Textauszug -
____________________

Nach den beiden Tracks bekommt die Band eine kurze Verschnaufspause durch ein eingespieltes Intro, bevor es dann weitergeht mit “Pangea“. Dem geschulten Auge fällt auf, dass Brent und Dustin untereinander Instrumente getauscht haben. Das Wechseln der Instrumente ist auch ein wiederkehrendes Thema im Livestream.
Für “Carpe Diem“ kündigt Jake dann Rodney Phillips an, der den Bass übernimmt. Dieser macht auch einen super Job, während nun sogar drei Gitarren gleichzeitig zu hören und zu sehen sind. Bei “40 Nights“ und “Salt & Light“ übernimmt dann wieder Dustin den Bass.
Eine solide Performance
Performancemäßig gibt es überhaupt nichts auszusetzen. Sowohl Drums, Gesang, Gitarren und sogar der Bass, der sonst mal gerne im Mix etwas untergeht, sind alle super zu hören. Wie auch schon bei den Tracks “Internal Cannon“ und “Pangaea“ kommt es bei “Poor Millionaire“ nicht zum Feature, allerdings können Jake und Dustin die Gesangs- bzw. Screamparts sehr gut übernehmen. Eine Widmung an Ryan von Fit For A King gibt es aber trotzdem.

____________________

Dateneinträge
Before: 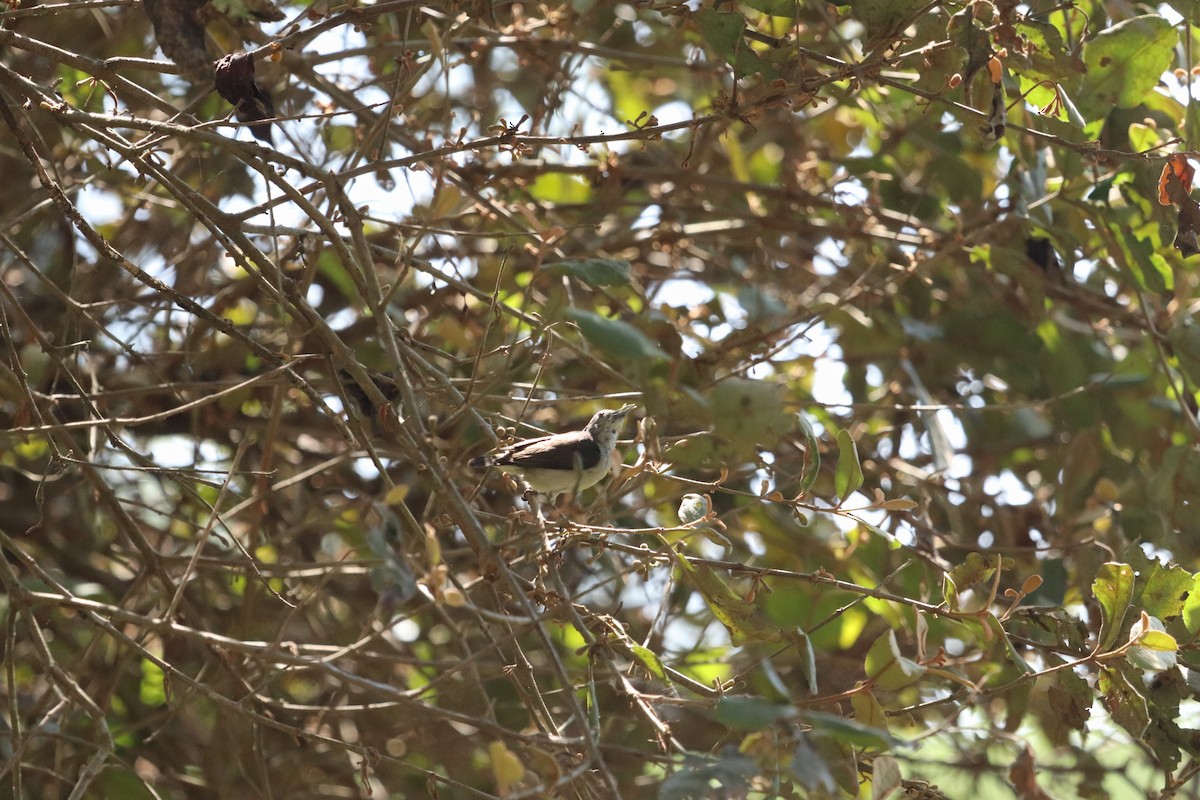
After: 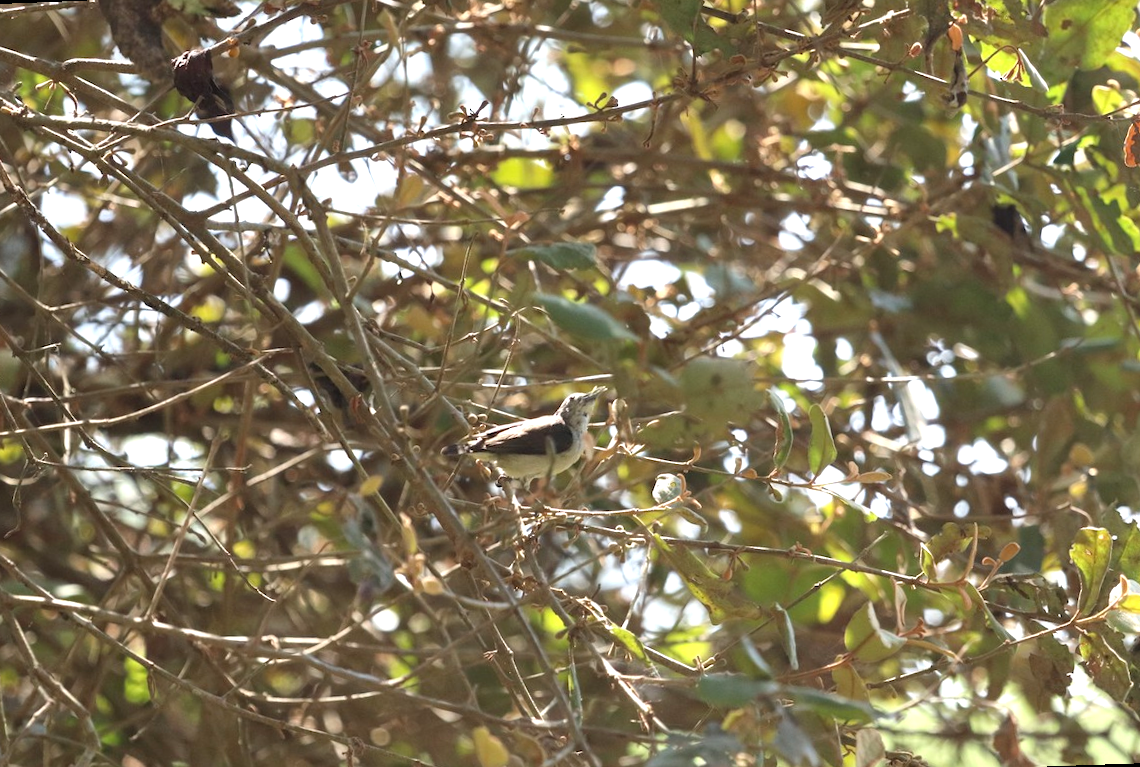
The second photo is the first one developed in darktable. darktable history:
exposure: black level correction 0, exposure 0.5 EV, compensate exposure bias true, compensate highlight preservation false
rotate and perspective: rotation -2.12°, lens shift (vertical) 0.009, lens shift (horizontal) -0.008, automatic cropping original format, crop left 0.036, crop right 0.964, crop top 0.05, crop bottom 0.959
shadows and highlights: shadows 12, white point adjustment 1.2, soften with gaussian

____________________

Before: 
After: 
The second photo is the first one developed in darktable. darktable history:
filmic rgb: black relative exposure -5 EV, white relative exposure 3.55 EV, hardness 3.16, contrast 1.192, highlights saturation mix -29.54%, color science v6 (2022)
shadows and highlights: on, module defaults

____________________

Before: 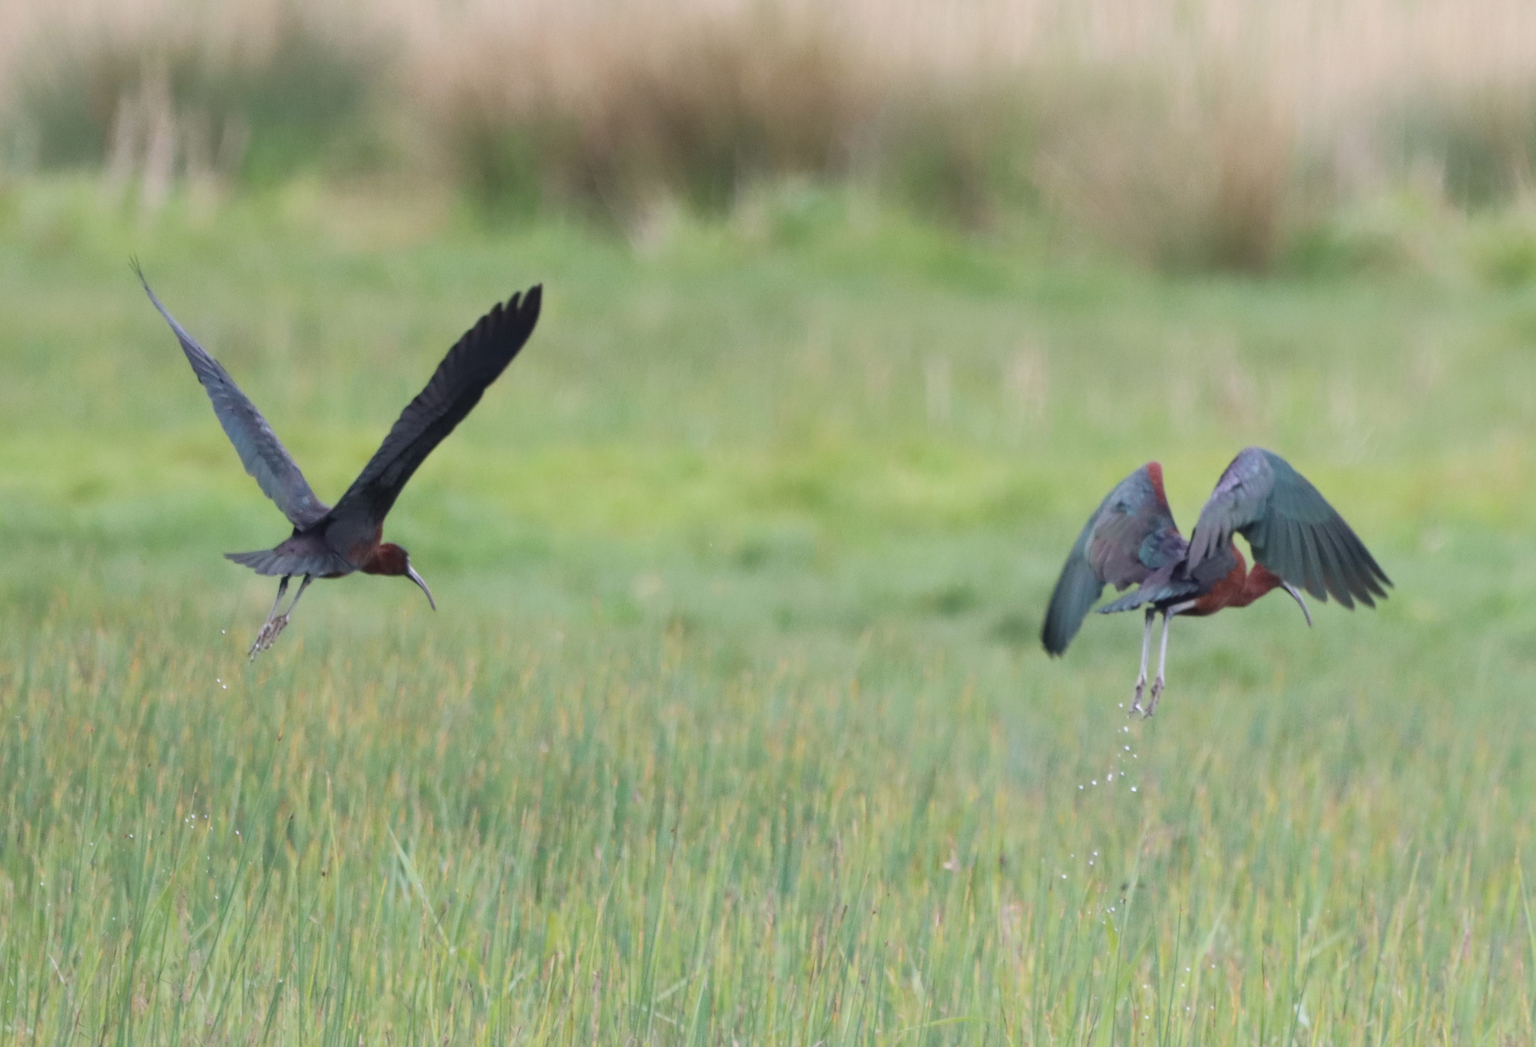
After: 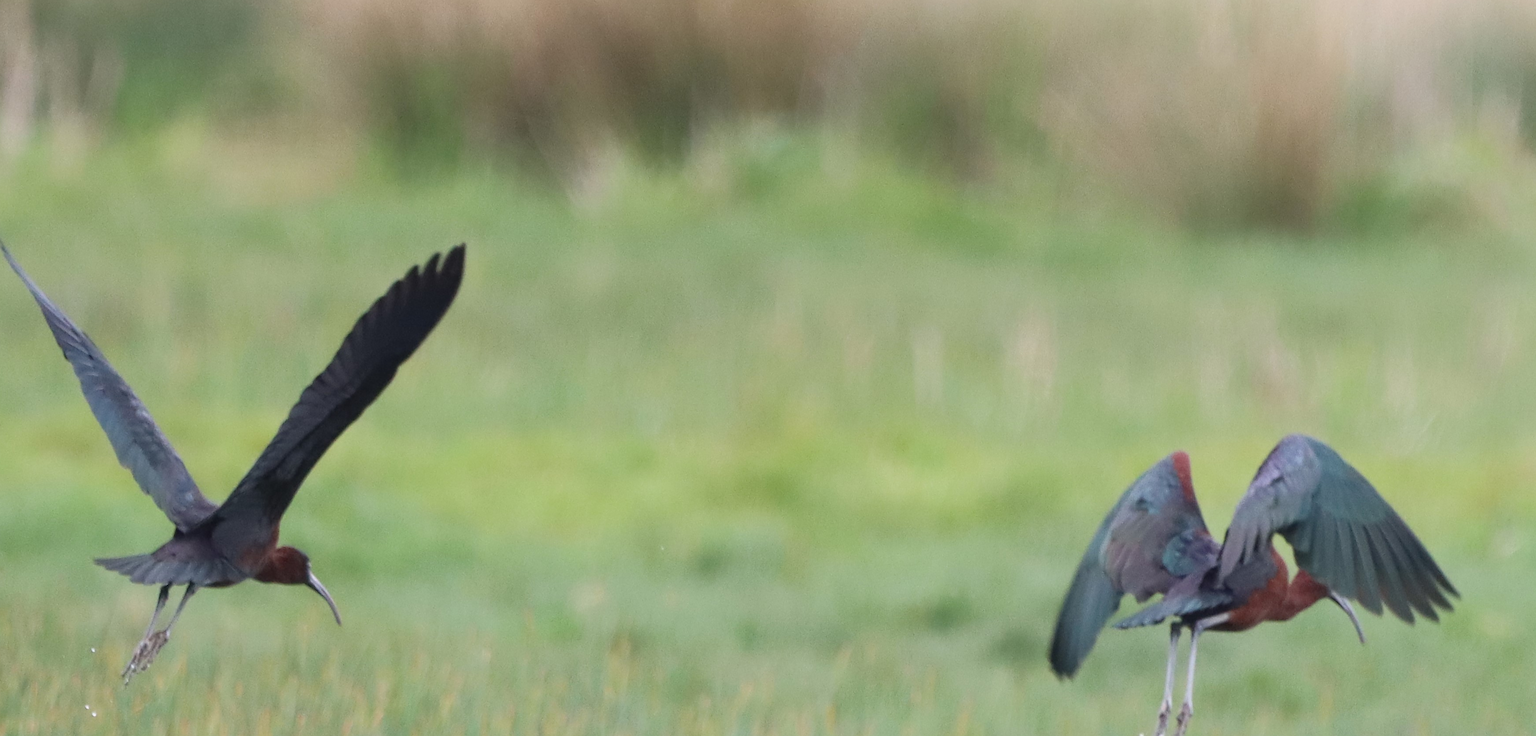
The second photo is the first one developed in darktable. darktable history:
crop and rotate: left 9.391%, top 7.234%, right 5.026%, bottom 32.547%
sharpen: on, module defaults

____________________

Aufgaben -
• A. Schreibe aus dem Textauszug alles von „Nach den beiden“ bis hin zu „Dustin den Bass.“ wortgetreu ab.
• B. Nenne alle Personen, die im Textauszug mit Namen erwähnt werden.
Die Einträge spielen hierbei keine Rolle.

Antworten je Aufgabe -
• A.
Nach den beiden Tracks bekommt die Band eine kurze Verschnaufspause durch ein eingespieltes Intro, bevor es dann weitergeht mit “Pangea“. Dem geschulten Auge fällt auf, dass Brent und Dustin untereinander Instrumente getauscht haben. Das Wechseln der Instrumente ist auch ein wiederkehrendes Thema im Livestream.
Für “Carpe Diem“ kündigt Jake dann Rodney Phillips an, der den Bass übernimmt. Dieser macht auch einen super Job, während nun sogar drei Gitarren gleichzeitig zu hören und zu sehen sind. Bei “40 Nights“ und “Salt & Light“ übernimmt dann wieder Dustin den Bass.

• B. Brent, Dustin, Jake, Rodney Phillips, Ryan